After the school culturals, Joe looks for Shruthi, who has been called away to settle a dispute between Renu and Shakthi, her ex-boyfriend. Joe sorts out the problem and scolds both Renu and Shakthi. Shruthi apologises for avoiding him and for her rude behaviour, then confesses that there is another man in her life. Joe decides to find that man for her. They return to Joe’s house, where they are welcomed, but Joe leaves for the playground, and Praveen drives Shruthi there. On the way, Shruthi asks about Suchithra, and Praveen tells her that she died by suicide, which badly affected everyone close to her. He says Shruthi’s wish to return to the other man is the right choice.

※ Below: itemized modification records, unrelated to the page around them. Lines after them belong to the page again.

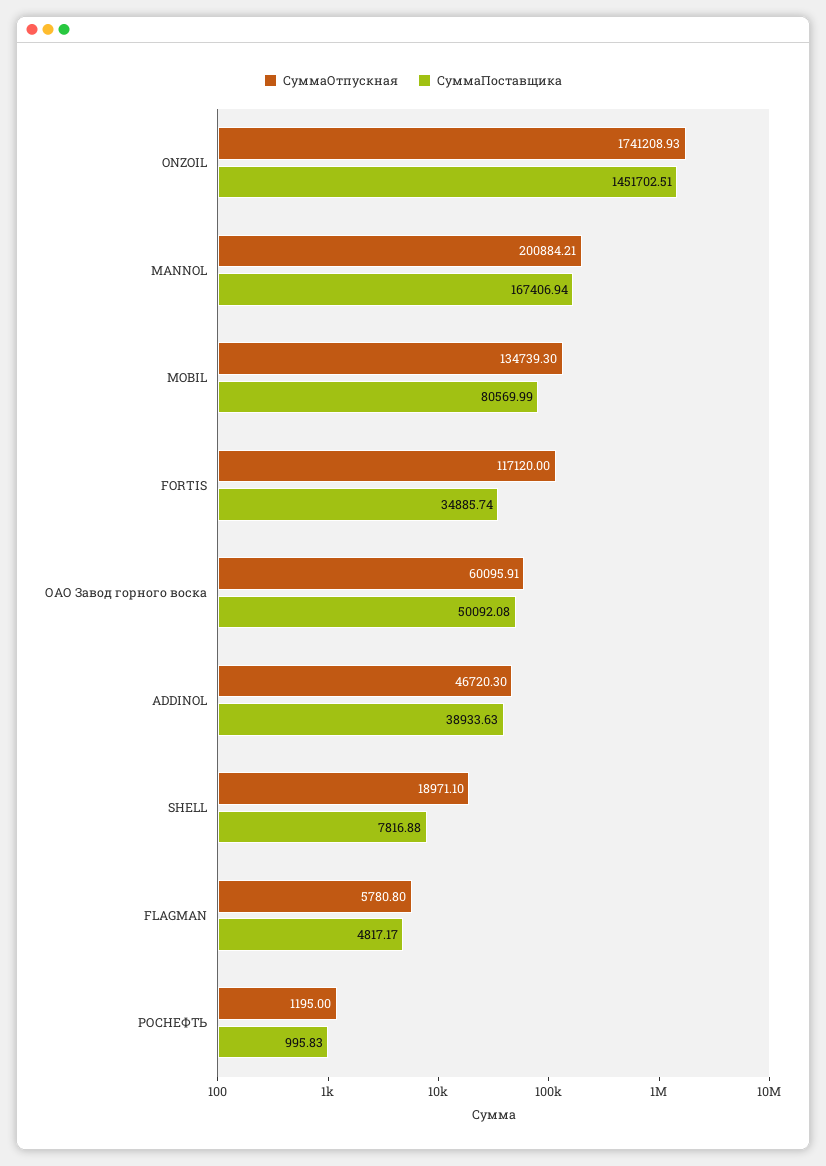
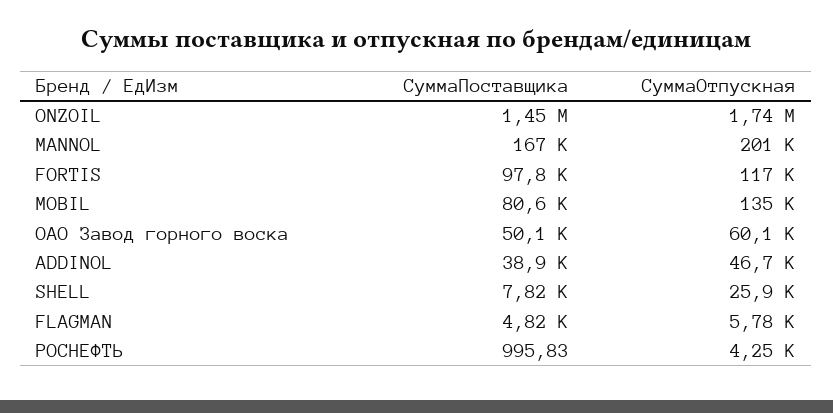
СуммаПоставщика, FORTIS: 34885.74 -> 97800
СуммаОтпускная, SHELL: 18971.1 -> 25900
СуммаОтпускная, РОСНЕФТЬ: 1195 -> 4250

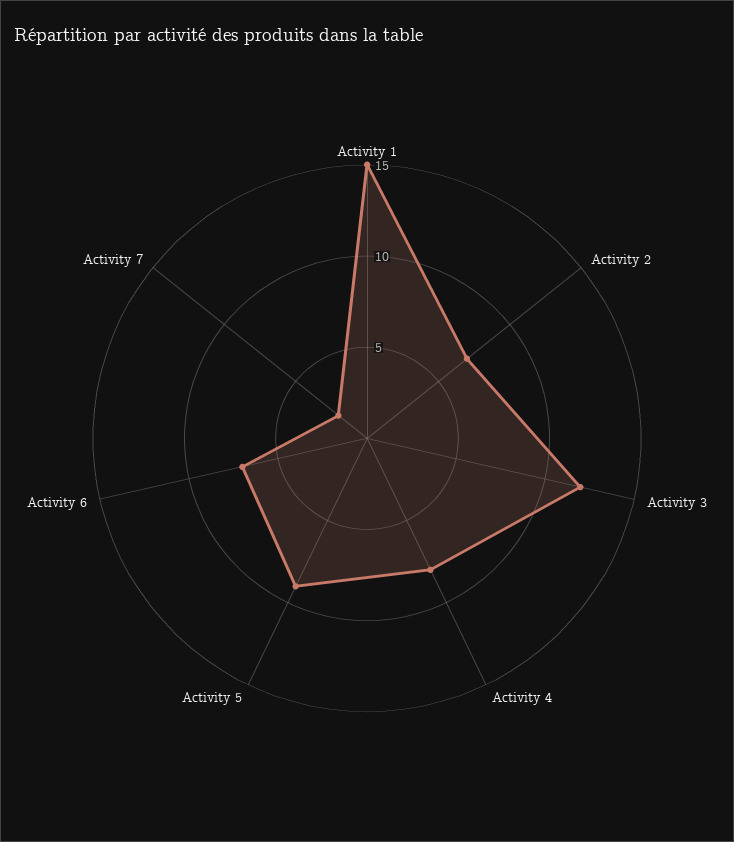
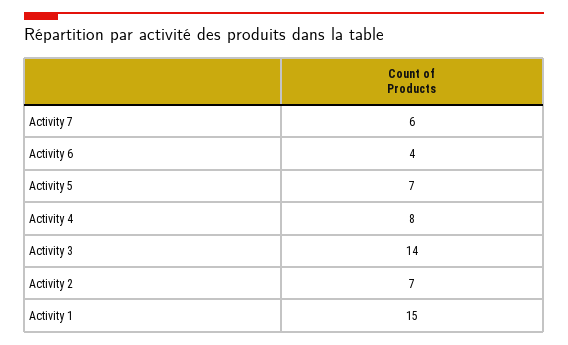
Activity 3: 12 -> 14
Activity 5: 9 -> 7
Activity 6: 7 -> 4
Activity 7: 2 -> 6

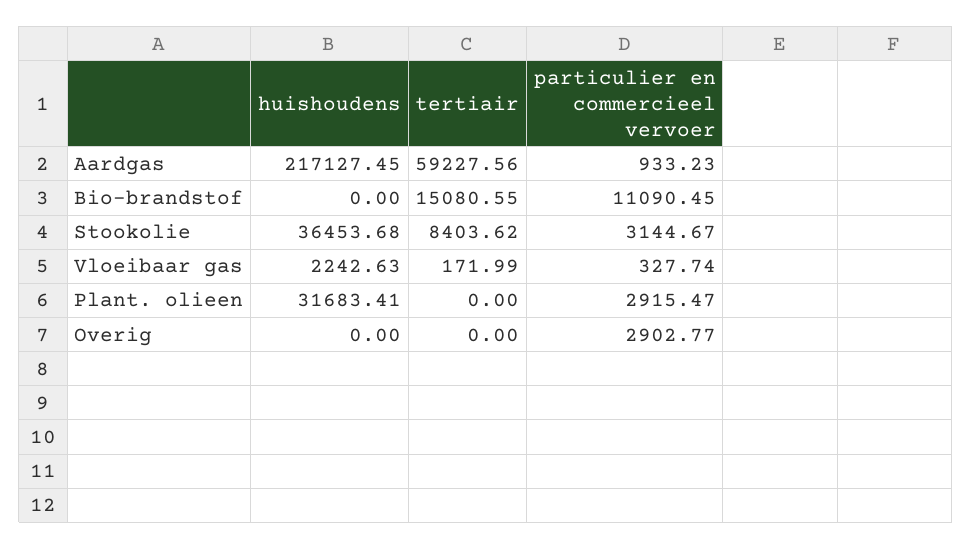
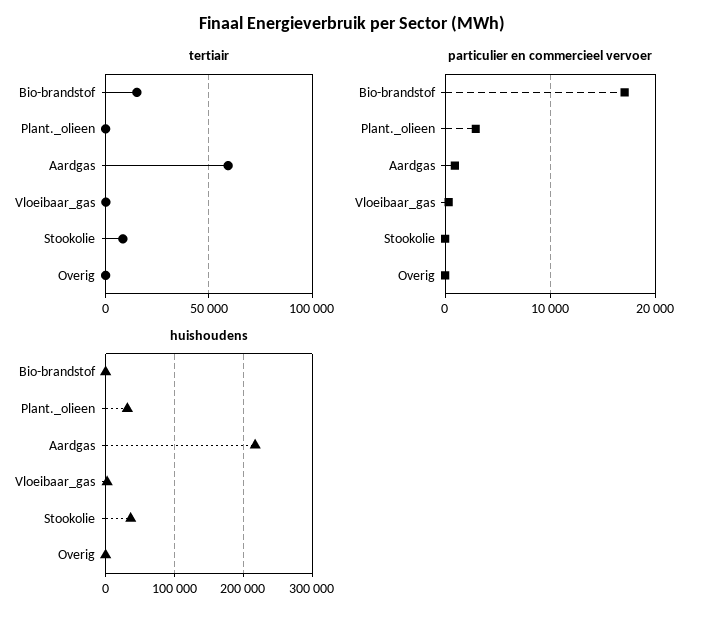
particulier en commercieel vervoer, Bio-brandstof: 11090.45 -> 17000
particulier en commercieel vervoer, Stookolie: 3144.67 -> 0
particulier en commercieel vervoer, Overig: 2902.77 -> 0

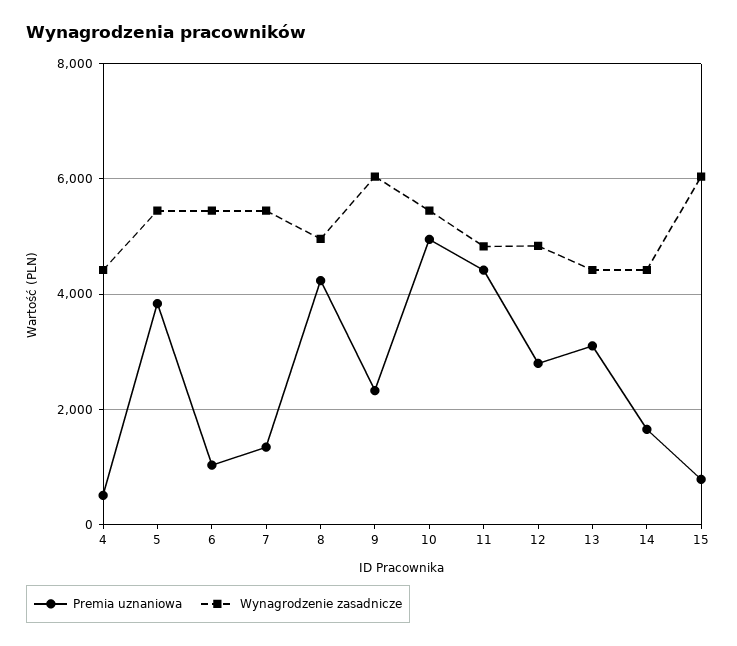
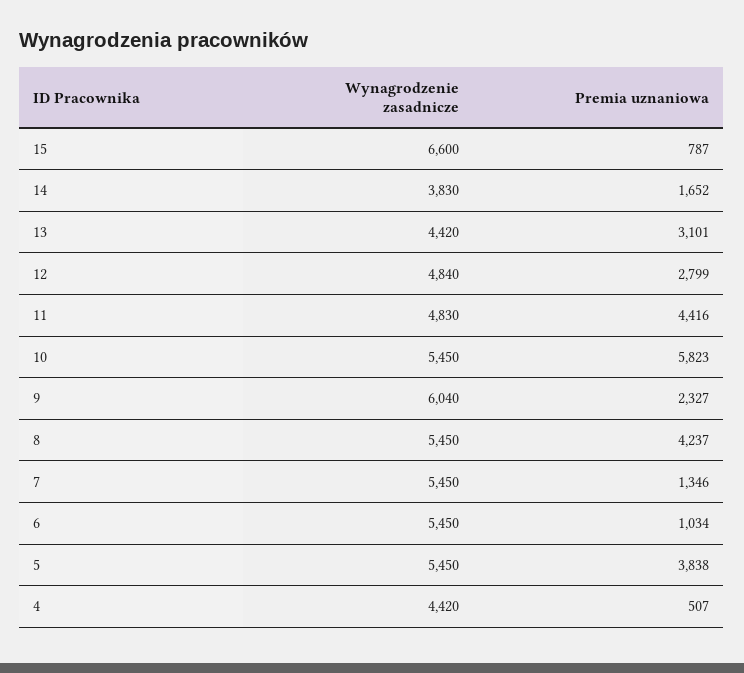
Wynagrodzenie zasadnicze, 8: 5000 -> 5450
Premia uznaniowa, 10: 5000 -> 5823
Wynagrodzenie zasadnicze, 14: 4400 -> 3830
Wynagrodzenie zasadnicze, 15: 6000 -> 6600

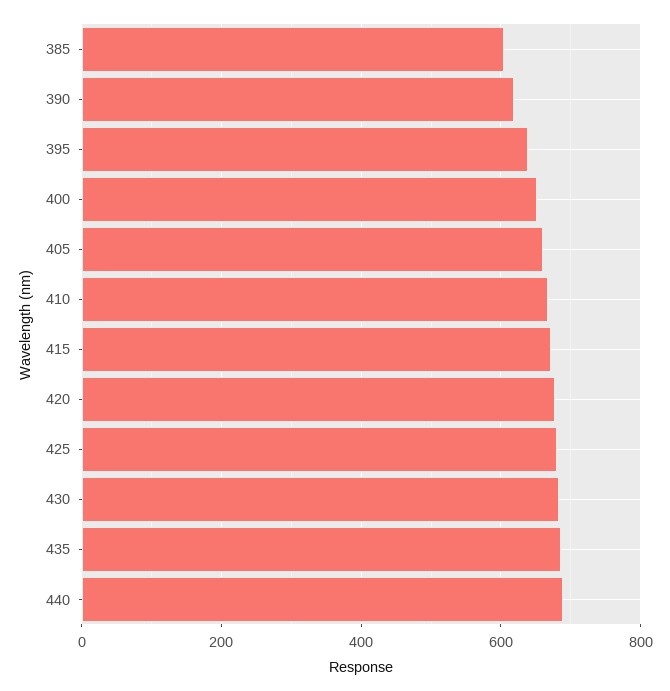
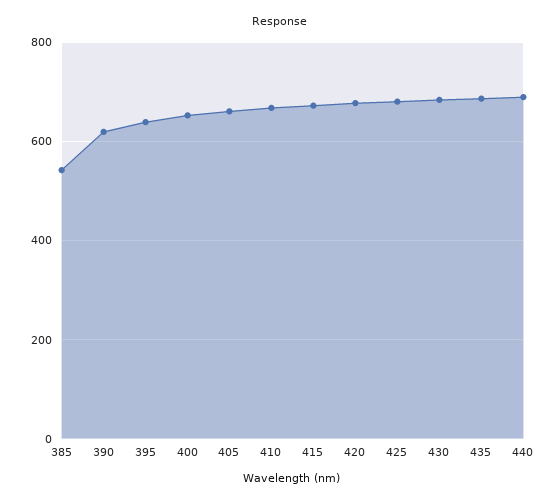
385: 600 -> 540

At the playground, Shruthi wants to speak to Joe, but he has already found the man she was searching for and tells her to go to him. To her shock, the man is Vinoth, the boy she had once liked at school. He had inappropriately touched her during the 2008 inter-school competition, and Joe had protected her. Shruthi then realises that she has spent ten years searching for her rescuer, Joe, without knowing that he was her husband all along. The two are finally reunited, happy to have found one another.

== Production ==
Hariharan Ram S. made his directorial debut through the film, and cast his friend Rio Raj in the titular role. Production on the film took place throughout 2022 for 37 days, and was completed by January 2023. Scenes were shot in places including Rameswaram, Dhanushkodi, Pollachi, Chennai, and Coimbatore.

== Soundtrack ==

The music was composed by Siddhu Kumar.

Track listing
| No. | Title | Lyrics | Singer(s) | Length |
|---|---|---|---|---|
| 1. | "Kovai Kulira" | Rio Raj | Vineeth Sreenivasan | 1:40 |
| 2. | "Urugi Urugi" | Vignesh Ramakrishna | Anand Aravindakshan | 3:35 |
| 3. | "Urugi Urugi (Reprise)" | Vignesh Ramakrishna | Nalini Vittabane | 3:42 |
| 4. | "Ore Kanaa" | Vaisagh | Yuvan Shankar Raja | 3:15 |
| 5. | "Dimmu Dippu" | Kiran Varthan | Anthony Daasan | 2:02 |
| 6. | "Culturals Song" |  | Anand Aravindakshan, Siddhu Kumar | 2:26 |
| 7. | "Joe Teaser Theme" |  | Anand Aravindakshan | 1:33 |
| Total length: |  |  |  | 18:13 |

== Release and reception ==
The film had a theatrical release on 24 November 2023 across Tamil Nadu. A critic from Times of India noted that the film "a decent romance that could have cut deeper" and "for a film involving college life and youth, it is a very mindful film that gets its political messaging right". A reviewer from Cinema Express wrote that "weak writing pulls down this well-executed film" and that "if only the writing was better planned, the film would have been more than just an 'average Joe'". A reviewer from South First wrote that "Hariharan Ram comes up with a satisfying romantic drama".